GMMFit Arguments - Aster Analytics

Teradata Aster® Analytics Foundation User GuideUpdate 2

Product

Aster Analytics

Release Number

7.00.02

Published

September 2017

Language

English (United States)

Last Update

2018-04-17

dita:mapPath

uce1497542673292.ditamap

dita:ditavalPath

AA-notempfilter_pdf_output.ditaval

dita:id

B700-1022

lifecycle

Product Category

Software

InputTable

Specifies the name of the table that contains the input data to be clustered.

OutputTable

Specifies the name of the output table to which the function outputs cluster information.
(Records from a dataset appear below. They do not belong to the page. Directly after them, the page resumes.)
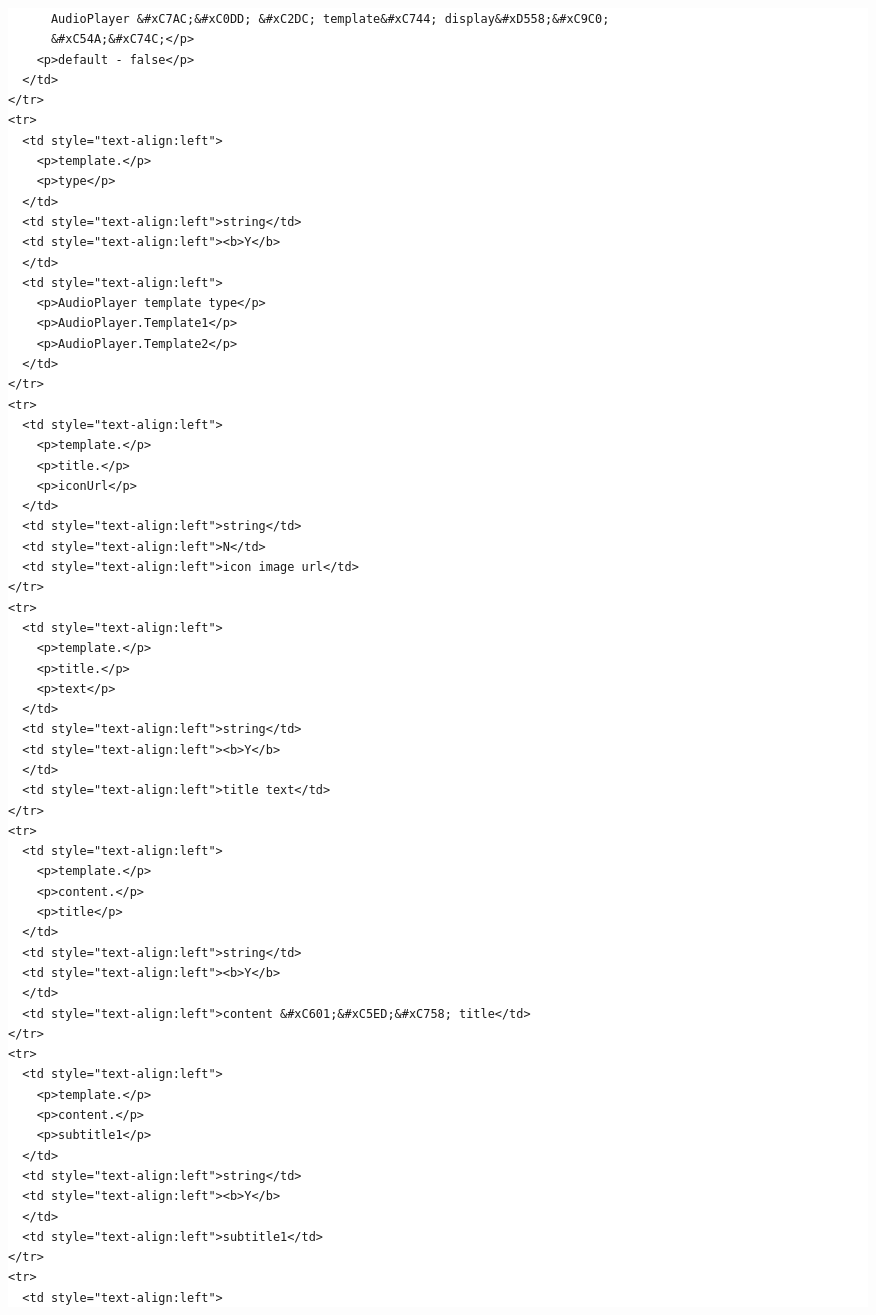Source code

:           AudioPlayer &#xC7AC;&#xC0DD; &#xC2DC; template&#xC744; display&#xD558;&#xC9C0;
          &#xC54A;&#xC74C;</p>
        <p>default - false</p>
      </td>
    </tr>
    <tr>
      <td style="text-align:left">
        <p>template.</p>
        <p>type</p>
      </td>
      <td style="text-align:left">string</td>
      <td style="text-align:left"><b>Y</b>
      </td>
      <td style="text-align:left">
        <p>AudioPlayer template type</p>
        <p>AudioPlayer.Template1</p>
        <p>AudioPlayer.Template2</p>
      </td>
    </tr>
    <tr>
      <td style="text-align:left">
        <p>template.</p>
        <p>title.</p>
        <p>iconUrl</p>
      </td>
      <td style="text-align:left">string</td>
      <td style="text-align:left">N</td>
      <td style="text-align:left">icon image url</td>
    </tr>
    <tr>
      <td style="text-align:left">
        <p>template.</p>
        <p>title.</p>
        <p>text</p>
      </td>
      <td style="text-align:left">string</td>
      <td style="text-align:left"><b>Y</b>
      </td>
      <td style="text-align:left">title text</td>
    </tr>
    <tr>
      <td style="text-align:left">
        <p>template.</p>
        <p>content.</p>
        <p>title</p>
      </td>
      <td style="text-align:left">string</td>
      <td style="text-align:left"><b>Y</b>
      </td>
      <td style="text-align:left">content &#xC601;&#xC5ED;&#xC758; title</td>
    </tr>
    <tr>
      <td style="text-align:left">
        <p>template.</p>
        <p>content.</p>
        <p>subtitle1</p>
      </td>
      <td style="text-align:left">string</td>
      <td style="text-align:left"><b>Y</b>
      </td>
      <td style="text-align:left">subtitle1</td>
    </tr>
    <tr>
      <td style="text-align:left">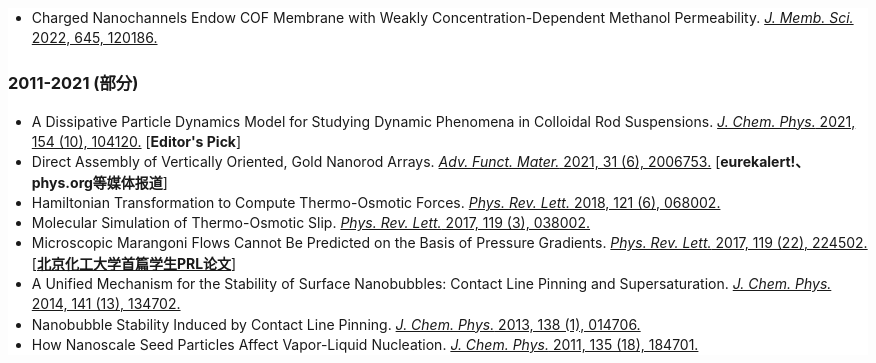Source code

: * Charged Nanochannels Endow COF Membrane with Weakly Concentration-Dependent Methanol Permeability. [*J. Memb. Sci.* 2022, 645, 120186.](https://doi.org/10.1016/j.memsci.2021.120186)




### 2011-2021 (部分)
* A Dissipative Particle Dynamics Model for Studying Dynamic Phenomena in Colloidal Rod Suspensions. [*J. Chem. Phys.* 2021, 154 (10), 104120.]( https://doi.org/10.1063/5.0041285) [**Editor's Pick**]
* Direct Assembly of Vertically Oriented, Gold Nanorod Arrays. [*Adv. Funct. Mater.* 2021, 31 (6), 2006753.](https://doi.org/10.1002/adfm.202006753) [**eurekalert!、phys.org等媒体报道**]
* Hamiltonian Transformation to Compute Thermo-Osmotic Forces. [*Phys. Rev. Lett.* 2018, 121 (6), 068002.]( https://doi.org/10.1103/PhysRevLett.121.068002)
* Molecular Simulation of Thermo-Osmotic Slip. [*Phys. Rev. Lett.* 2017, 119 (3), 038002.](https://doi.org/10.1103/PhysRevLett.119.038002)
* Microscopic Marangoni Flows Cannot Be Predicted on the Basis of Pressure Gradients. [*Phys. Rev. Lett.* 2017, 119 (22), 224502.](https://doi.org/10.1103/PhysRevLett.119.224502) [**[北京化工大学首篇学生PRL论文](https://mp.weixin.qq.com/s/neGXsEnMKpOPm2pv3Vt0XA)**]
* A Unified Mechanism for the Stability of Surface Nanobubbles: Contact Line Pinning and Supersaturation. [*J. Chem. Phys.* 2014, 141 (13), 134702.](https://doi.org/10.1063/1.4896937)
* Nanobubble Stability Induced by Contact Line Pinning. [*J. Chem. Phys.* 2013, 138 (1), 014706.](https://doi.org/10.1063/1.4773249)
* How Nanoscale Seed Particles Affect Vapor-Liquid Nucleation. [*J. Chem. Phys.* 2011, 135 (18), 184701.](https://doi.org/10.1063/1.3658502)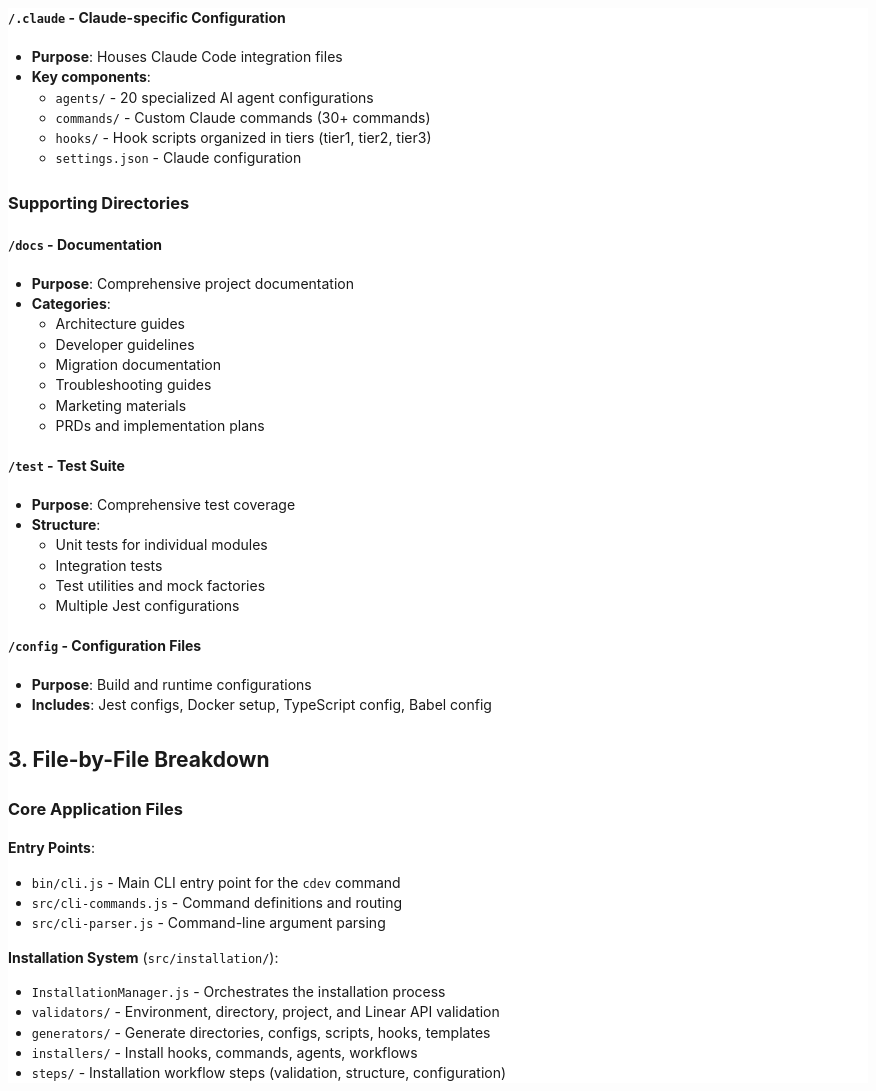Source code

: #### `/.claude` - Claude-specific Configuration

- **Purpose**: Houses Claude Code integration files
- **Key components**:
  - `agents/` - 20 specialized AI agent configurations
  - `commands/` - Custom Claude commands (30+ commands)
  - `hooks/` - Hook scripts organized in tiers (tier1, tier2, tier3)
  - `settings.json` - Claude configuration

### Supporting Directories

#### `/docs` - Documentation

- **Purpose**: Comprehensive project documentation
- **Categories**:
  - Architecture guides
  - Developer guidelines
  - Migration documentation
  - Troubleshooting guides
  - Marketing materials
  - PRDs and implementation plans

#### `/test` - Test Suite

- **Purpose**: Comprehensive test coverage
- **Structure**:
  - Unit tests for individual modules
  - Integration tests
  - Test utilities and mock factories
  - Multiple Jest configurations

#### `/config` - Configuration Files

- **Purpose**: Build and runtime configurations
- **Includes**: Jest configs, Docker setup, TypeScript config, Babel config

## 3. File-by-File Breakdown

### Core Application Files

**Entry Points**:

- `bin/cli.js` - Main CLI entry point for the `cdev` command
- `src/cli-commands.js` - Command definitions and routing
- `src/cli-parser.js` - Command-line argument parsing

**Installation System** (`src/installation/`):

- `InstallationManager.js` - Orchestrates the installation process
- `validators/` - Environment, directory, project, and Linear API validation
- `generators/` - Generate directories, configs, scripts, hooks, templates
- `installers/` - Install hooks, commands, agents, workflows
- `steps/` - Installation workflow steps (validation, structure, configuration)
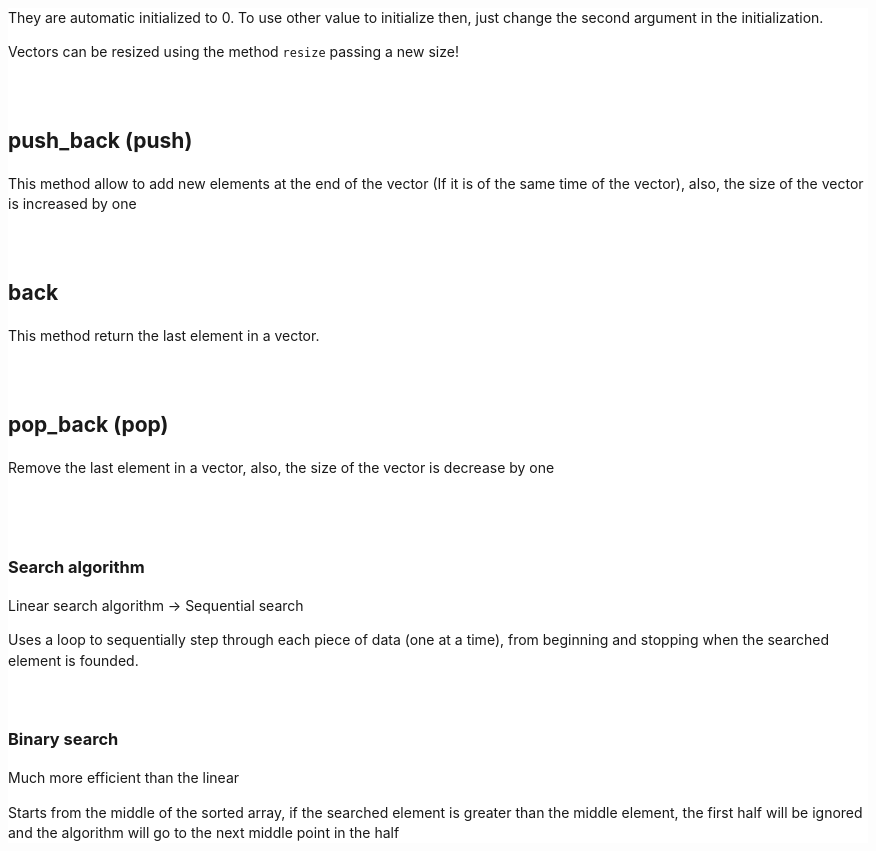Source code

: They are automatic initialized to 0. To use other value to initialize then, just change the second argument in the initialization.

Vectors can be resized using the method `resize` passing a new size!

<br/>

## push_back (push)

This method allow to add new elements at the end of the vector (If it is of the same time of the vector), also, the size of the vector is increased by one

<br/>

## back

This method return the last element in a vector.

<br/>

## pop_back (pop)

Remove the last element in a vector, also, the size of the vector is decrease by one

<br/>
<br/>

### Search algorithm

Linear search algorithm -> Sequential search

Uses a loop to sequentially step through each piece of data (one at a time), from beginning and stopping when the searched element is founded.

<br/>

### Binary search

Much more efficient than the linear

Starts from the middle of the sorted array, if the searched element is greater than the middle element, the first half will be ignored and the algorithm will go to the next middle point in the half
The table must not already exist.

MaxClusterNum

[Required if ClusterNum is omitted, otherwise not allowed.] Specifies the maximum number of clusters in a Dirichlet Process model and causes the function to use the DP-GMM algorithm. This value must have the data type INTEGER. Default: 20.

ClusterNum

[Required if MaxClusterNum is omitted, otherwise not allowed.] Specifies the number of clusters in a model and causes the function to use the basic GMM algorithm. This value must have the data type INTEGER and be greater than 0. Default: 10.

CovarianceType

[Optional] Specifies the covariance matrix type, thereby determining how many parameters the function estimates for each cluster:

'diagonal' (Default):
Each covariance matrix has zeros on the nondiagonal. The function estimates D parameters for each cluster, where D is the number of dimensions in the matrix.
'spherical':
Each covariance matrix is of the form σI. The function estimates one parameter for each cluster.
'tied':
Each cluster has the same covariance matrix. The function estimates (1/2)D(D-1) parameters.
'full':
Each cluster has an arbitrary covariance matrix. The function estimates (1/2)D(D-1) parameters for each cluster.

Tolerance

[Optional] Specifies the minimum change in log-likelihood between iterations that causes the function to terminate. This value must have the data type DOUBLE PRECISION and be greater than 0. Default: 0.001.

MaxIterNum

[Optional] Specifies the maximum number of iterations for which the function runs. This value must have the data type INTEGER and be greater than 0. Default: 10.

ConcentrationParam

[Optional] Specify this argument only if you specify MaxClusterNum. Specifies the concentration parameter, α, which determines the number of clusters that the DP-GMM algorithm generates. This value must have the data type DOUBLE PRECISION and be greater than 0.

The expected number of clusters is α log N, where N is the number of points in the data set; therefore, a larger α value tends to cause the algorithm to find more clusters.

Default: 0.001.

PackOutput

[Optional] Specifies whether the function packs the output. Default: 'false'.